However, the previous formulation suffers from at least two drawbacks: the model is built on the assumption of the independence of successive events with the assumption that the mean and variance of Ni are equal, and the second drawback is that the variables Xi express all the probabilities of the events. These two assumptions are not always fulfilled in real-life traffic accidents.
Therefore, to address these issues, we assume that the characteristic vector Xi is not sufficient to capture all the differences between individuals, and we assume that there are other unobserved variables that can be represented by an additional random variable εi of the following form:
${{\lambda }_{i}}=\exp \left( {{X}_{i}}\beta +{{\varepsilon }_{i}} \right)$
where, εi is a random variable that represents the various identification errors in λi due to the presence of uncontrollable influencing factors that cannot be controlled and therefore cannot be included in the model.

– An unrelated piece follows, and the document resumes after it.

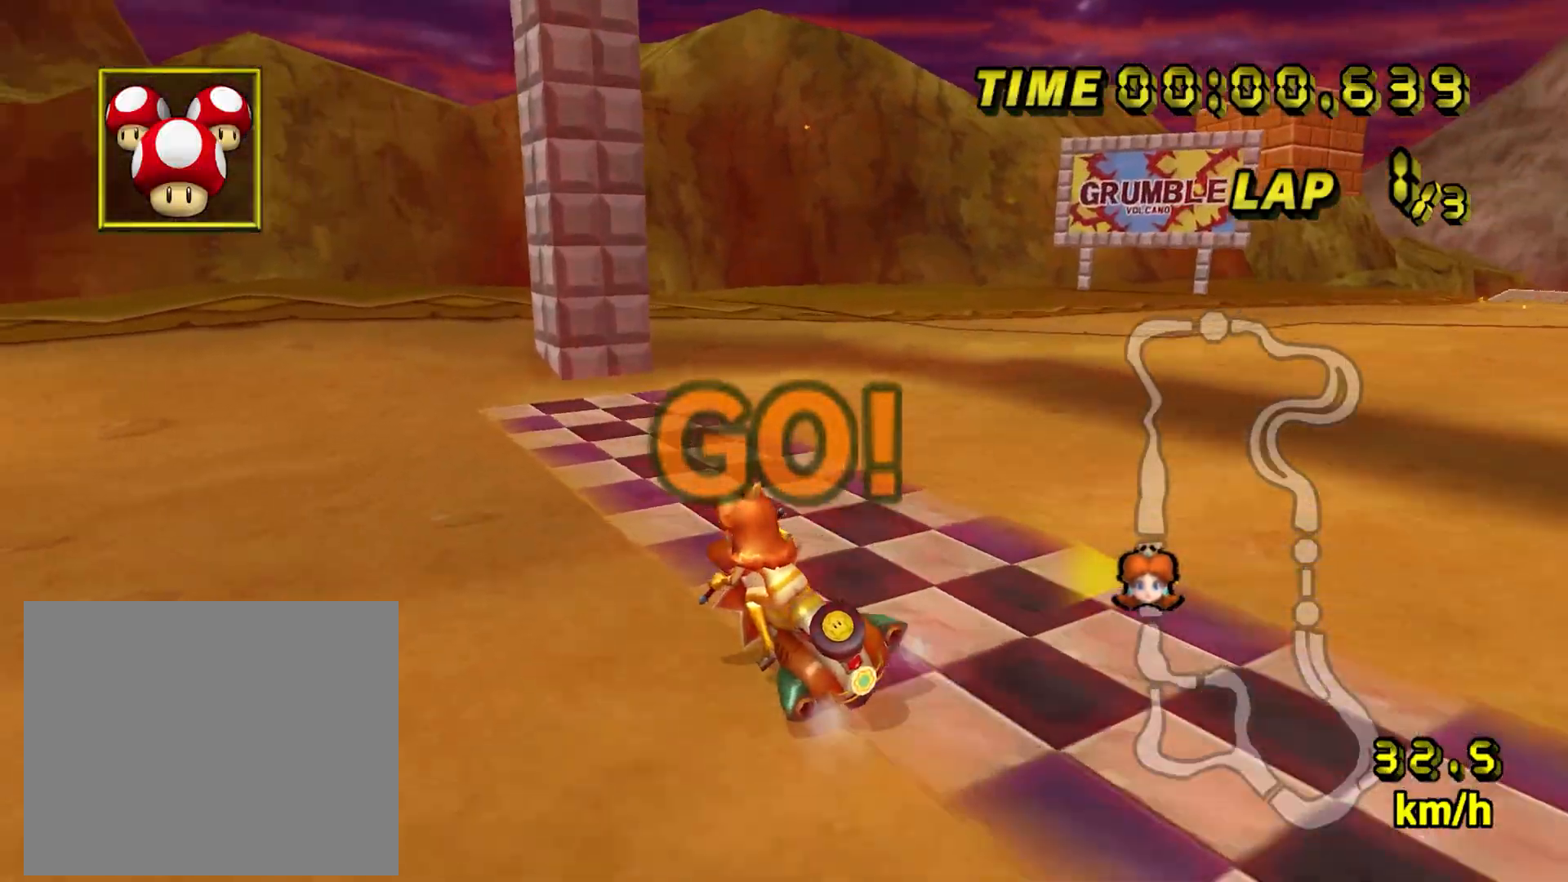
{"dt_ms": 500, "buttons": ["A"], "left_stick": "center", "events": [[83, "L1", "down"], [100, "A", "up"], [100, "DPAD_DOWN", "down"], [117, "DPAD_DOWN", "up"], [117, "DPAD_UP", "down"], [117, "left_stick", "center"], [150, "DPAD_LEFT", "down"], [150, "DPAD_UP", "up"], [167, "DPAD_LEFT", "up"], [350, "A", "down"], [367, "L1", "up"]]}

The marginal probability of an individual being involved in ki accident is:
$\int{\Pr \left[ {{k}_{i}}/{{X}_{i}},{{\varepsilon }_{i}} \right]h\left( {{\varepsilon }_{i}} \right)d{{\varepsilon }_{i}}}=\int{\frac{{{e}^{-\exp \left( {{X}_{i}}\beta +{{\varepsilon }_{i}} \right)}}\exp {{\left( {{X}_{i}}\beta +{{\varepsilon }_{i}} \right)}^{{{k}_{i}}}}}{{{k}_{i}}!}h\left( {{\varepsilon }_{i}} \right)d{{\varepsilon }_{i}}}$
where, h(εi) is the probability density function of εi, which is the general formula for the Poisson composite distribution.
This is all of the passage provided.